◆ Yapılacak iş
Rekabet yasağı davalarıyla ilgili metne göre, 818 sayılı Kanun'un 348. maddesinden kaynaklanan davaların mutlak ticari dava olduğunu mülga 6762 sayılı Türk Ticaret Kanunu'nun hangi maddesi öngörmüştür?

◆ Belge alıntısı

7 Ocak 2014 Salı

Yargıtay: Rekabet Yasağı Davalarında Görevli Ticaret Mahkemeleridir!

Somut olayda davacı taraf, davalının sözleşmenin sona ermesinden sonra gerçekleşen eylemi sebebiyle cezai şart istemekte olup, rekabet yasağının iş sözleşmesinin bitiminden sonraki bir tarihte ihlal edilmesi iş mahkemelerini görevli olmaktan çıkarmaktadır. Ayrıca rekabet yasağının belirlenmesinde ticari sırrın ne olduğu uzman mahkemelerce değerlendirilmesi gereken ve piyasa şartlarıyla sıkı sıkıya bağlı bulunan ticari bir konudur. Kaldı ki, davanın açıldığı tarih itibariyle yürürlükte bulunan mülga 6762 sayılı Türk Ticaret Kanunu'nun 4. maddesiyle kanun koyucu çok açık bir şekilde 818 sayılı Kanun'un 348. maddesinden kaynaklanan davaların mutlak ticari davalardan olduğunu öngörmüştür. Mutlak ticari davalar herhangi bir unsurun, bağlama noktasının veya sebebin davanın ticari niteliğini değiştirmediği, mahkemenin kanaatinin rol oynamadığı davalardandır. Yargıtay Hukuk Genel Kurulu 29.02.2012 Tarih 2011/11-781 Esas- 2012/109 Karar sayılı ilamında da hizmet sözleşmesinin sona ermesinden sonra gerçekleşen rekabet yasağına aykırılığı düzenleyen 818 sayılı Kanun’un 348. maddesi kapsamında değerlendirilmesi gereken uyuşmazlıklara ilişkin davaların 6762 sayılı Türk Ticaret Kanunu’nun 4/1-3. maddesi gereğince mutlak ticari dava niteliği taşıdığı ve mutlak ticari davaların görülme yerinin ise, açık biçimde ticaret mahkemeleri olduğu belirtilmiştir. (E.2012/9107,K.2013/28992,T. 12.11.2013)

◆ İncelenecek veriler

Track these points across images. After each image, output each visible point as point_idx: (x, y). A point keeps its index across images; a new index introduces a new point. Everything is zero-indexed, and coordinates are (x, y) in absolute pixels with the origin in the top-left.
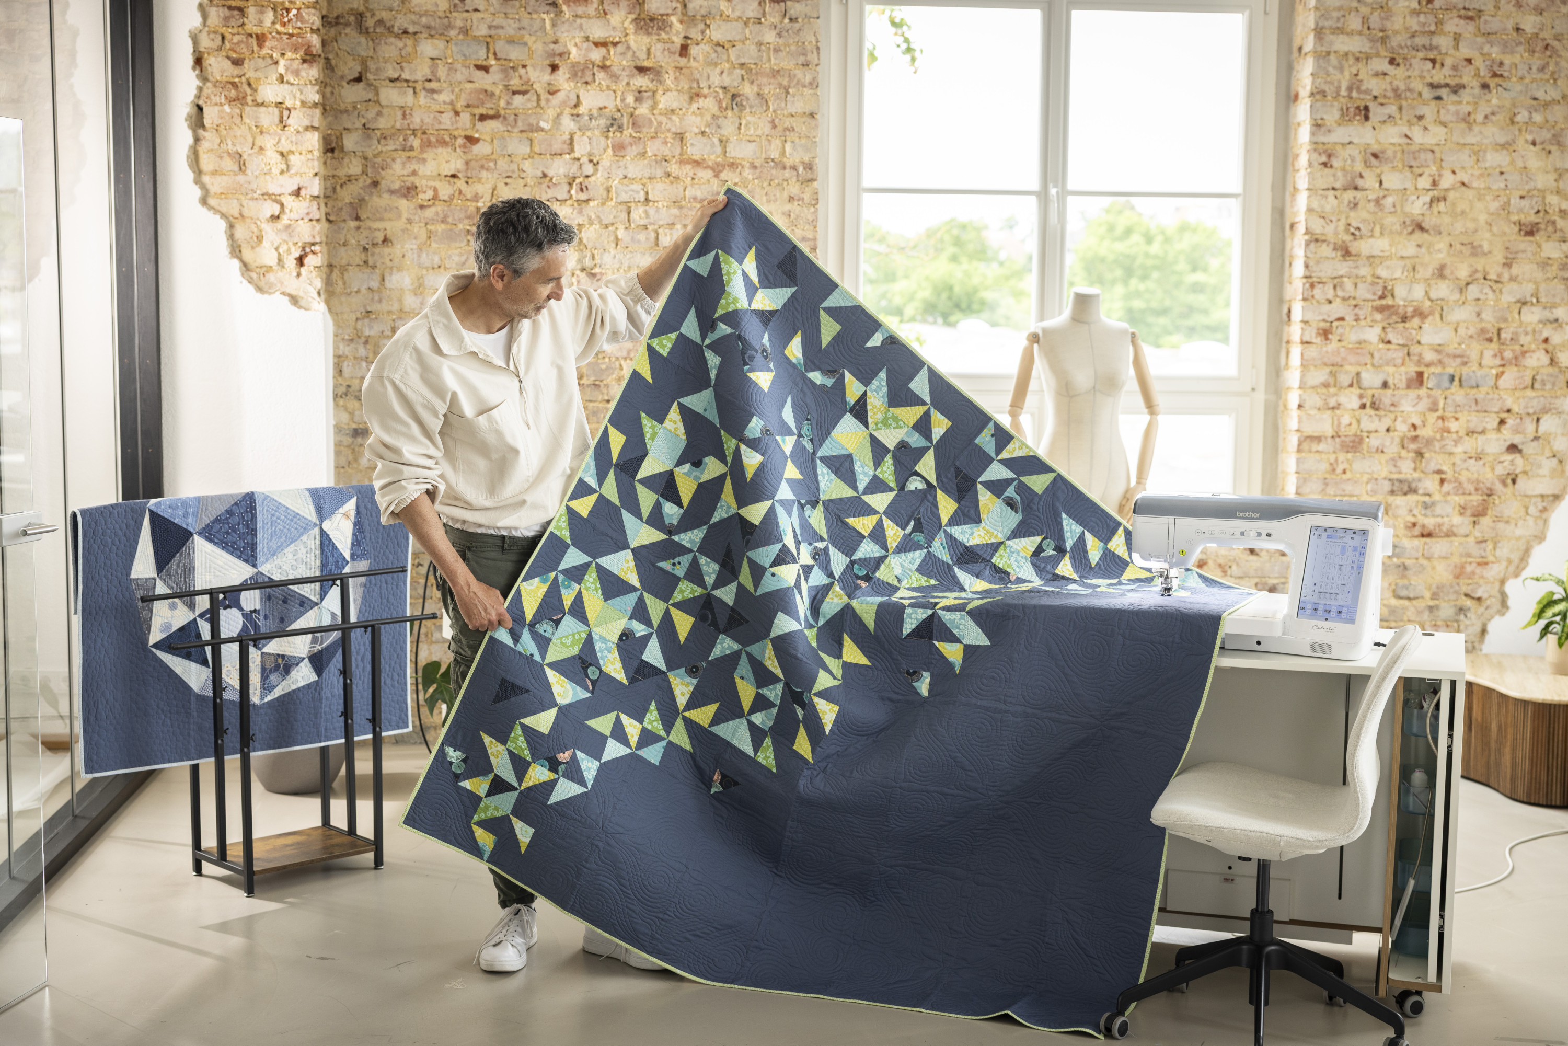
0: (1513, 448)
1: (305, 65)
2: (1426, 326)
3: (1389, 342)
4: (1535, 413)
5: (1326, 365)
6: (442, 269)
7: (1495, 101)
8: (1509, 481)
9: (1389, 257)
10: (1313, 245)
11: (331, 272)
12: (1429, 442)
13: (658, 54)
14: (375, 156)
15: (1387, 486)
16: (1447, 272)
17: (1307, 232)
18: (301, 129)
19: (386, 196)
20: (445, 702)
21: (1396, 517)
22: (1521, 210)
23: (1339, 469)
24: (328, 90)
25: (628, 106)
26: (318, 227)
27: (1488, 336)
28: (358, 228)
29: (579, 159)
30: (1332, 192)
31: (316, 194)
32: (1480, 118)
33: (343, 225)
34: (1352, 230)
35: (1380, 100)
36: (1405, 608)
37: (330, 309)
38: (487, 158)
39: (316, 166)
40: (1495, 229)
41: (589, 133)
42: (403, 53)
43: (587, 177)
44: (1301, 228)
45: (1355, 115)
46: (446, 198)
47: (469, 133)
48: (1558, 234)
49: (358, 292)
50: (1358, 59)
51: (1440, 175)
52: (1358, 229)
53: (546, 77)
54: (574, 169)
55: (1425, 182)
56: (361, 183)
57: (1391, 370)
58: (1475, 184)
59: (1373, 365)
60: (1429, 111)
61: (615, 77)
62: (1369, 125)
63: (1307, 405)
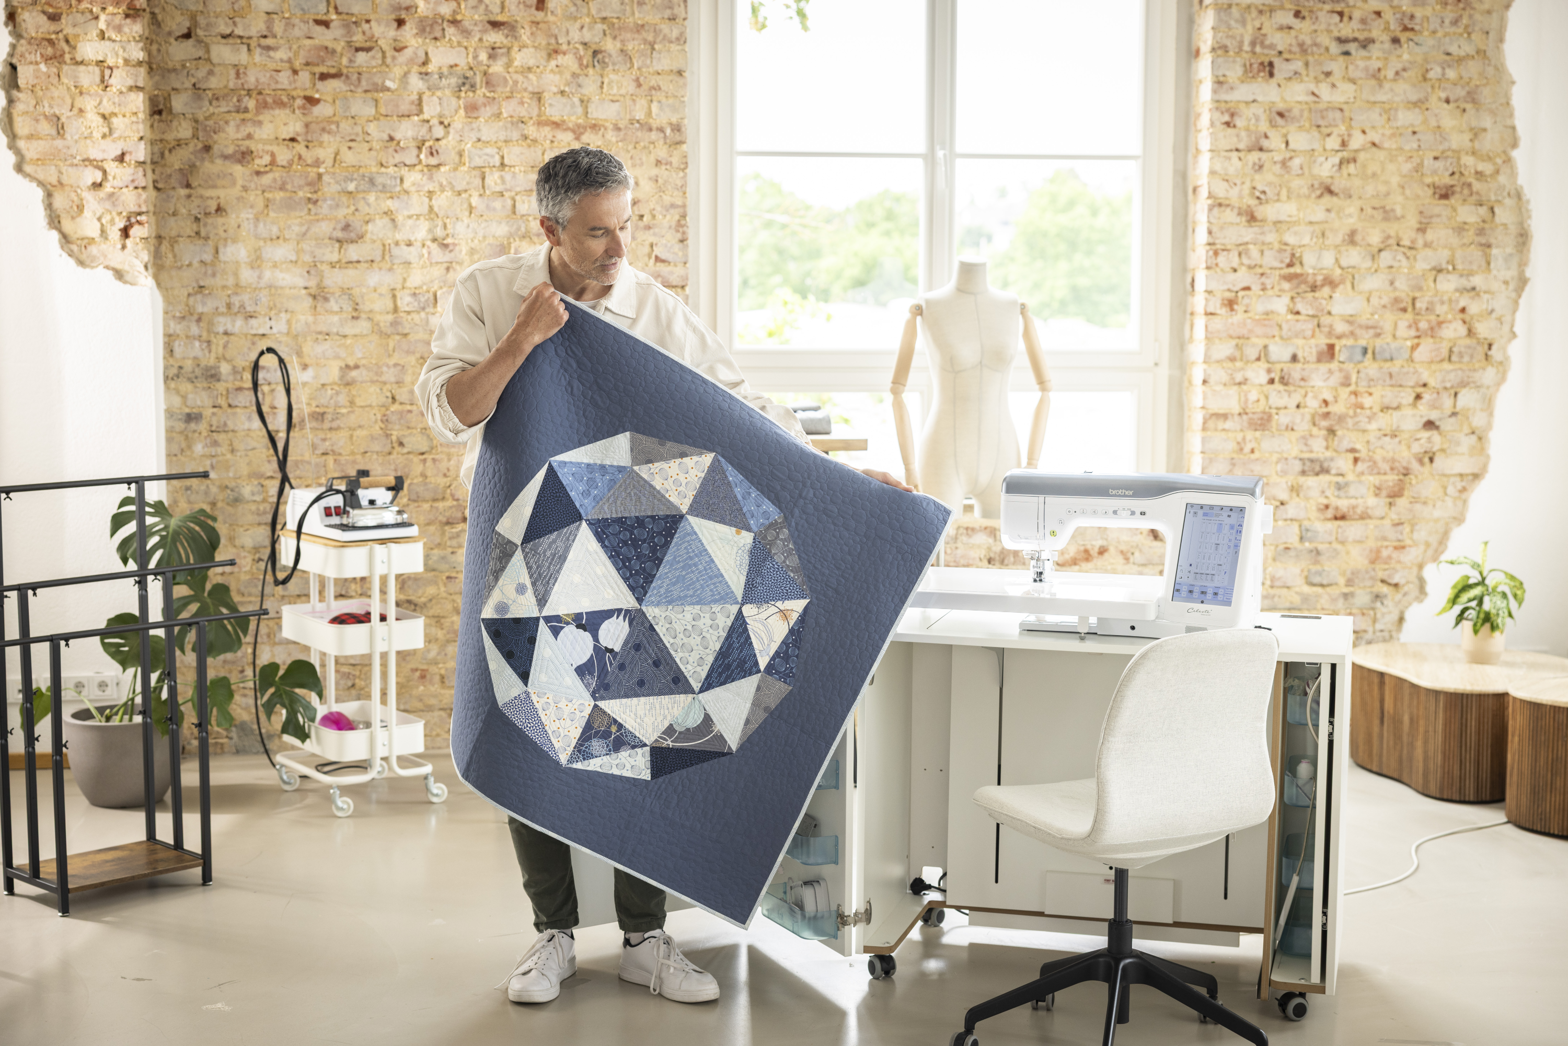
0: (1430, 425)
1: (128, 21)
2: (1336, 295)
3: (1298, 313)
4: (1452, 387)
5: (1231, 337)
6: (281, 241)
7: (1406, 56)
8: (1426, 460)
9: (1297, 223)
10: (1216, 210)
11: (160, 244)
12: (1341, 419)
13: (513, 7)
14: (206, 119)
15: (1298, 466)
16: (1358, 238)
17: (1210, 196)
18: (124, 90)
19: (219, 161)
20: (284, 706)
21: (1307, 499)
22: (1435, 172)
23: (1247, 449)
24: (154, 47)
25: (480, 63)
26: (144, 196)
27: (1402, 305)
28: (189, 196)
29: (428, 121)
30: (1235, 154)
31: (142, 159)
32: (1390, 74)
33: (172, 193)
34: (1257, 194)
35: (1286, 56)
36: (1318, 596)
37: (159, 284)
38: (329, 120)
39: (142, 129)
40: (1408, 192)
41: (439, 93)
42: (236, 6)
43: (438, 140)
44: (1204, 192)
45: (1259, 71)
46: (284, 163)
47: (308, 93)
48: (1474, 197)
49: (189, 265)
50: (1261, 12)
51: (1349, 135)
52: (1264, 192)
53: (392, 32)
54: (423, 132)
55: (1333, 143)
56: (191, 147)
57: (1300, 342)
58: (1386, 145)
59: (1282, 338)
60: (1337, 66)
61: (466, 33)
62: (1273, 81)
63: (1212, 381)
==
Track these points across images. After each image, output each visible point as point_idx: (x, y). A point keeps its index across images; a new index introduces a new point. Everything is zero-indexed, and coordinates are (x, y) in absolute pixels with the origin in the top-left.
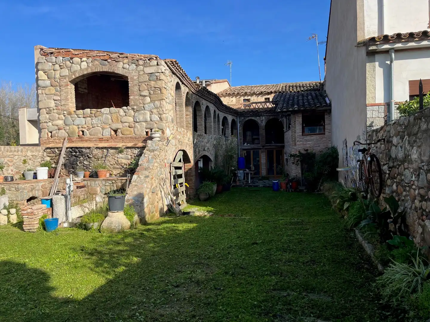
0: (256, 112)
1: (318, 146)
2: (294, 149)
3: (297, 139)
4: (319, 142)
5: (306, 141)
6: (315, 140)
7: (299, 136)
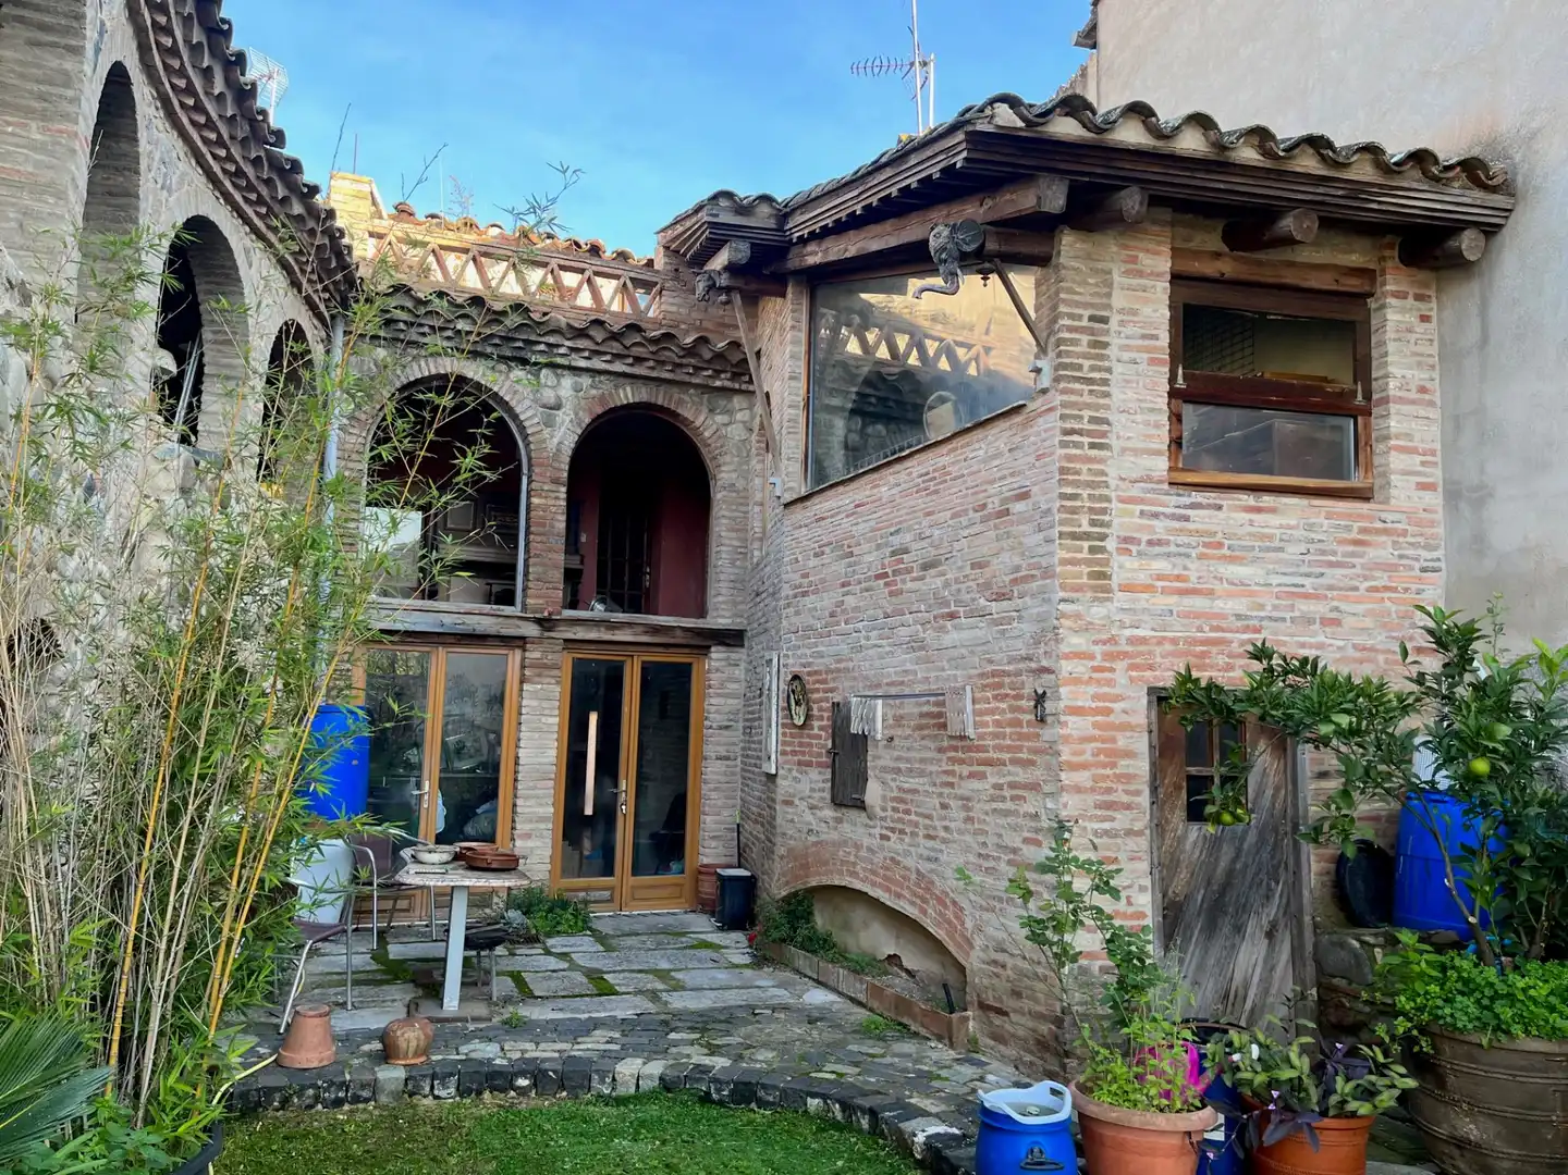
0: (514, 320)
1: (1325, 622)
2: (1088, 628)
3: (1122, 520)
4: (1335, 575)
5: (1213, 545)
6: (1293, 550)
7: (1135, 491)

◆ Alıştırma yanıtı
4. maddesi.